All plot methods return (fig, axes) tuples.

Metric bar chart¶

report.plot_metric_bar(metric="accuracy")   # performance
report.plot_metric_bar(metric="spd")        # fairness (auto reference line)

Grouped bar chart for any single metric across datasets. For fairness metrics, a reference line is added automatically.

Fairness–performance tradeoff¶

report.plot_tradeoff(fairness_metric="spd", performance_metric="accuracy")

Scatter plot of |fairness metric| vs. performance metric for each method, faceted by dataset. Helps identify methods that achieve a good balance.

Method ranking¶

report.plot_ranking()

Heatmap of method rankings per dataset across all metrics. Lower rank (closer to 1) is better.

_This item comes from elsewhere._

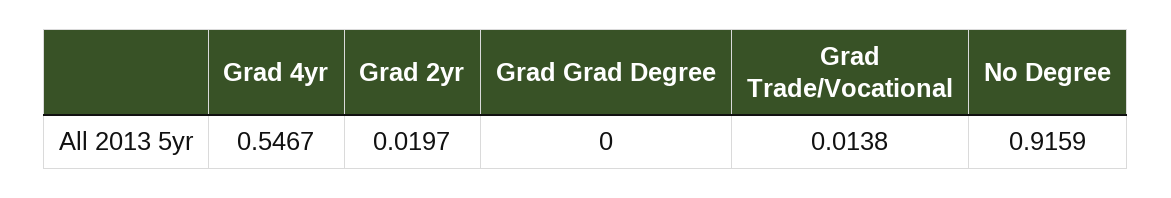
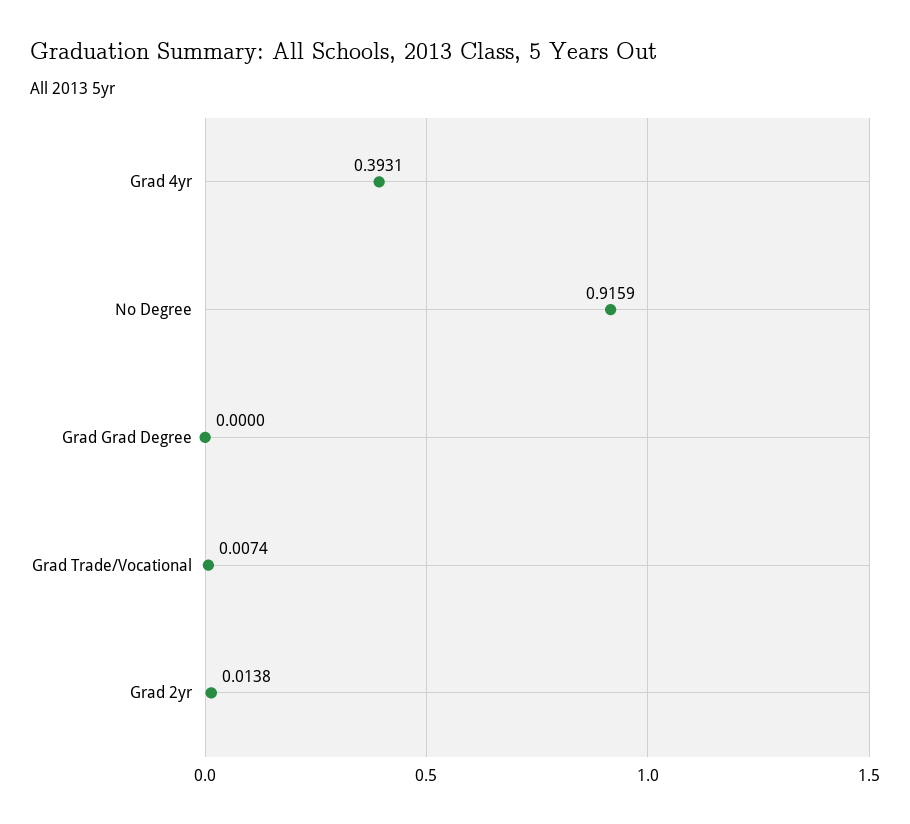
Grad 4yr: 0.5467 -> 0.3931
Grad 2yr: 0.0197 -> 0.0138
Grad Trade/Vocational: 0.0138 -> 0.0074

The classifier parameter works the same way as in summary_tables():

# Rank using the best classifier per method
report.plot_ranking(classifier="best")

# Rank using a specific classifier
report.plot_ranking(classifier="LogReg")

All plots at once¶

report.plot_all(fairness_metric="spd")

Runs all plot methods (one per metric, plus tradeoff and ranking) and returns a list of (fig, axes) tuples.

HTML report¶

report.to_html("report.html")

Generates a self-contained interactive HTML file with embedded matplotlib charts (base64-encoded), tab navigation, filtering checkboxes, and a PDF export button.

Report tabs¶

The HTML report is organized into five tabs:

Tab	Contents
Tables	Summary tables for every metric, with methods as rows and datasets as columns
Performance	Bar charts for each performance metric, grouped by dataset and method
Fairness	Bar charts for each fairness metric, with automatic reference lines at zero
Rankings	Heatmap of method rankings across datasets and metrics (lower rank = better)
Tradeoff	Scatter plot of fairness vs. performance, faceted by dataset

Interactive controls¶

Each tab includes filtering checkboxes for datasets, classifiers, and metrics. Use the Select All / Deselect All buttons to quickly toggle visibility. Filtering is applied client-side — no re-generation needed.

PDF export¶

Click the Export PDF button in the top-right corner to produce a print-friendly version. Collapsed sections stay collapsed in the PDF output.

`to_html()` parameters¶

Parameter	Type	Default	Description
`path`	`str`	—	Output file path (e.g. `"report.html"`)
`datasets`	`list[str]`	`None`	Filter to specific datasets
`methods`	`list[str]`	`None`	Filter to specific methods
`classifiers`	`list[str]`	`None`	Filter to specific classifiers
`metrics`	`list[str]`	`None`	Metrics to include (defaults to all detected)
`fairness_metric`	`str`	`"spd"`	Fairness metric for tradeoff and detail charts
`performance_metric`	`str`	`"accuracy"`	Performance metric for tradeoff chart
`classifier`	`str`	`None`	Classifier aggregation: `None`/`"average"`, `"best"`, or a specific name

# Full example with all parameters
report.to_html(
    "report.html",
    datasets=["adult"],
    methods=["Massaging", "FairSmote"],
    fairness_metric="spd",
    performance_metric="accuracy",
    classifier="best",
)

Future benchmark

The comparison module will be expanded as the authors design their own comprehensive fairness preprocessing benchmark. Future versions will include additional analysis tools and visualization options.